L’Autorité de la concurrence, compte tenu des éléments portés à sa connaissance, considère qu’il n’est pas établi que la base de données de Cegidim constitue une facilité essentielle

2. Le refus de vente demeure toutefois caractérisé

L’Autorité de la concurrence rappelle que le fait, pour un opérateur en position dominante, d’imposer des conditions ou des prix différents à des acheteurs se trouvant dans des situations équivalentes, leur infligeant de ce fait un désavantage dans la concurrence, constitue un abus. Il convient sur ce point de préciser que la discrimination peut consister à renforcer l’entreprise qui la met en œuvre dans la compétition qu’elle livre sur le marché dominé ou sur un autre marché. Il en est ainsi lorsqu’une entreprise verticalement intégrée bénéficie d’un accès privilégié à certains biens ou services qu’elle contrôle en amont et qui sont utiles, voire indispensables, à l’exercice d’une activité avale sur laquelle elle est également présente, ce qui ici est le cas de Cegidim.

Un comportement de ce type relève des abus dits d’éviction, découlant en général de la stratégie d’une entreprise visant à tirer parti du pouvoir qu’elle détient sur un marché pour affaiblir un ou plusieurs de ses concurrents et à terme à les évincer.

Cette affaire relève donc de ce type de comportement : en position dominante sur le marché de la base de données médicales la Société Cegidim a refusé de vendre sa base de données à la Société Euris ou à ses clients et a cherché à l’évincer. La société Cegedim a ainsi mis en œuvre une pratique discriminatoire, contraire aux articles L. 420-2 du code de commerce et 102 TFUE.
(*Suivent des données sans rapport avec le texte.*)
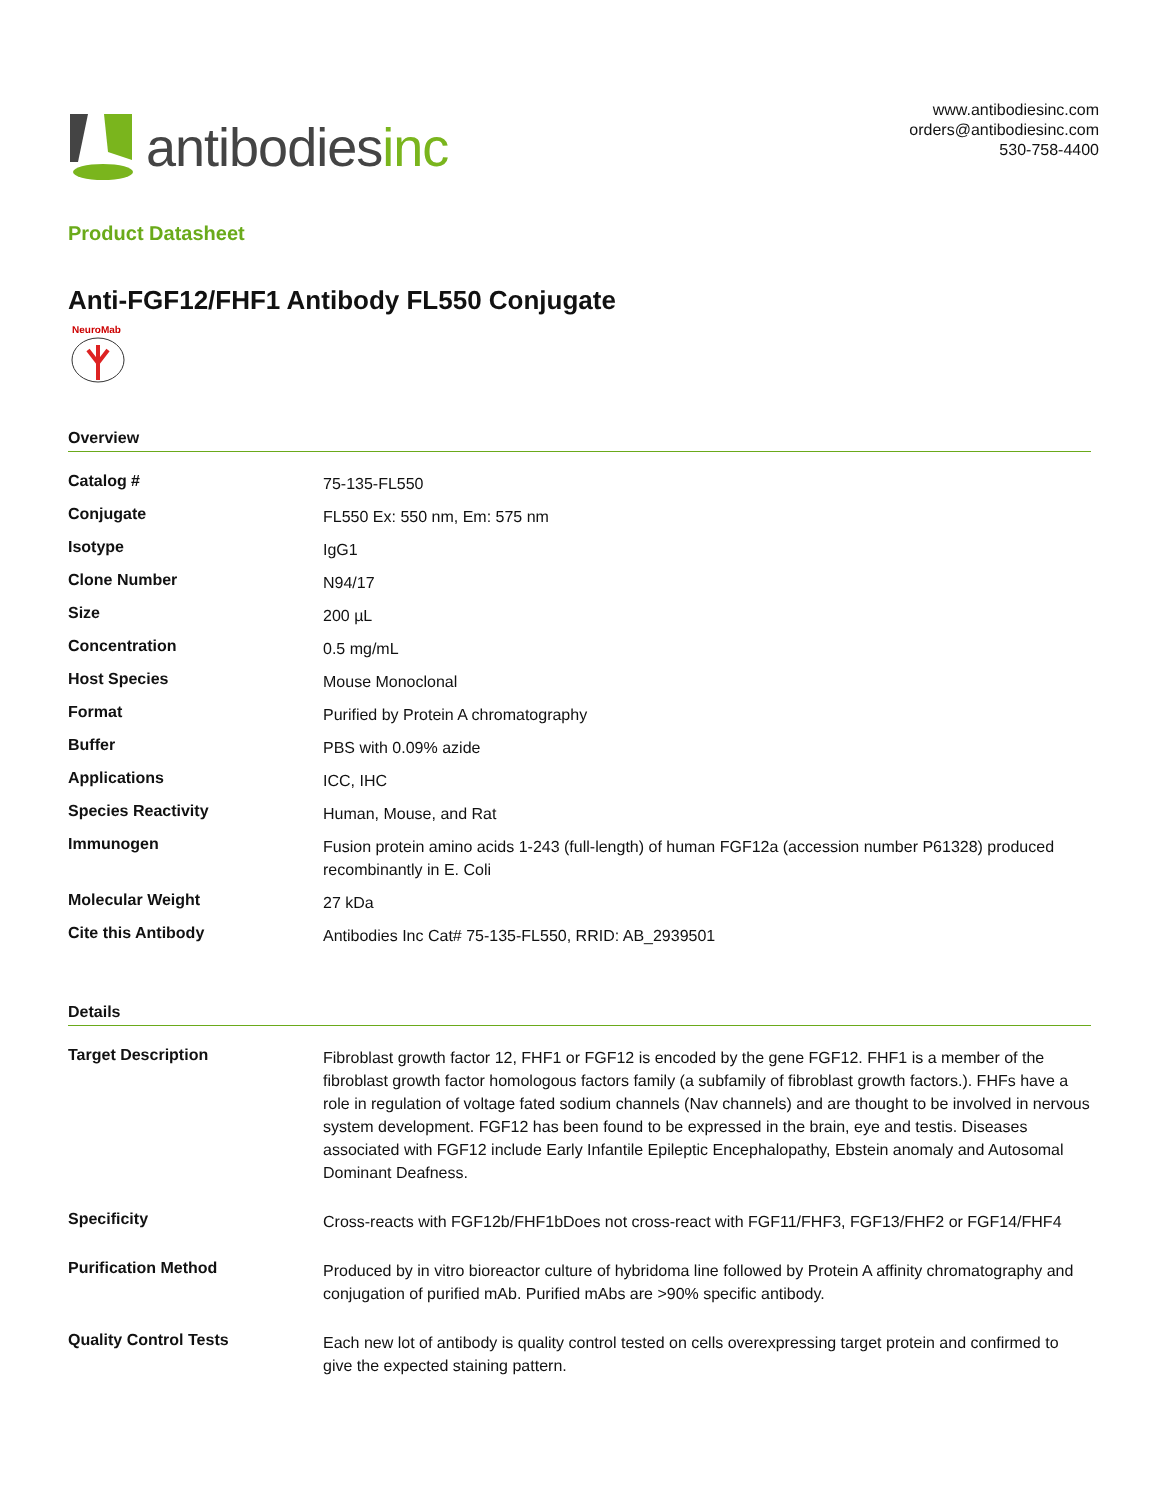antibodiesinc
www.antibodiesinc.com
orders@antibodiesinc.com
530-758-4400
Product Datasheet
Anti-FGF12/FHF1 Antibody FL550 Conjugate
NeuroMab
Overview
| Catalog # | 75-135-FL550 |
| Conjugate | FL550 Ex: 550 nm, Em: 575 nm |
| Isotype | IgG1 |
| Clone Number | N94/17 |
| Size | 200 µL |
| Concentration | 0.5 mg/mL |
| Host Species | Mouse Monoclonal |
| Format | Purified by Protein A chromatography |
| Buffer | PBS with 0.09% azide |
| Applications | ICC, IHC |
| Species Reactivity | Human, Mouse, and Rat |
| Immunogen | Fusion protein amino acids 1-243 (full-length) of human FGF12a (accession number P61328) produced recombinantly in E. Coli |
| Molecular Weight | 27 kDa |
| Cite this Antibody | Antibodies Inc Cat# 75-135-FL550, RRID: AB_2939501 |
Details
| Target Description | Fibroblast growth factor 12, FHF1 or FGF12 is encoded by the gene FGF12. FHF1 is a member of the fibroblast growth factor homologous factors family (a subfamily of fibroblast growth factors.). FHFs have a role in regulation of voltage fated sodium channels (Nav channels) and are thought to be involved in nervous system development. FGF12 has been found to be expressed in the brain, eye and testis. Diseases associated with FGF12 include Early Infantile Epileptic Encephalopathy, Ebstein anomaly and Autosomal Dominant Deafness. |
| Specificity | Cross-reacts with FGF12b/FHF1bDoes not cross-react with FGF11/FHF3, FGF13/FHF2 or FGF14/FHF4 |
| Purification Method | Produced by in vitro bioreactor culture of hybridoma line followed by Protein A affinity chromatography and conjugation of purified mAb. Purified mAbs are >90% specific antibody. |
| Quality Control Tests | Each new lot of antibody is quality control tested on cells overexpressing target protein and confirmed to give the expected staining pattern. |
En l’absence de justification légitime, cette pratique, qui a bien un effet anticoncurrentiel sur le marché, est donc logiquement qualifié d’abus de position dominante et conduit l’autorité de la concurrence à infliger à la Société Cegedim une sanction de plusieurs millions d’euros en tenant compte de la durée de l’infraction (6 années), de la gravité de la pratique et du dommage à l’économie. Dans sa décision, l’Autorité de la concurrence a par ailleurs enjoint la Société Cegedim de cesser toute discrimination entre ses clients en fonction du logiciel de gestion utilisé.

Il résulte de cette décision, que si une pratique discriminatoire n’est plus prohibée per se au titre des pratiques restrictives de concurrence depuis la loi de modernisation de l’économie du 4 aout 2008, elle peut toujours l’être au titre des pratiques anticoncurrentielles.

Ainsi, un fournisseur qui déciderait de mettre en place des discriminations entre ses distributeurs doit être attentif à ce que cela ne constitue ni une entente anticoncurrentielle, ni un abus de position dominante. De plus, même si une entreprise en position dominante ne détient pas une facilité essentielle, elle n’en reste pas moins condamnable pour pratique discriminante abusive. Chaque entreprise en position dominante doit donc prendre garde à ce qu’une de ses pratiques discriminantes n’ait pas un objet ou un effet anticoncurrentiel, au risque de se voir lourdement condamner.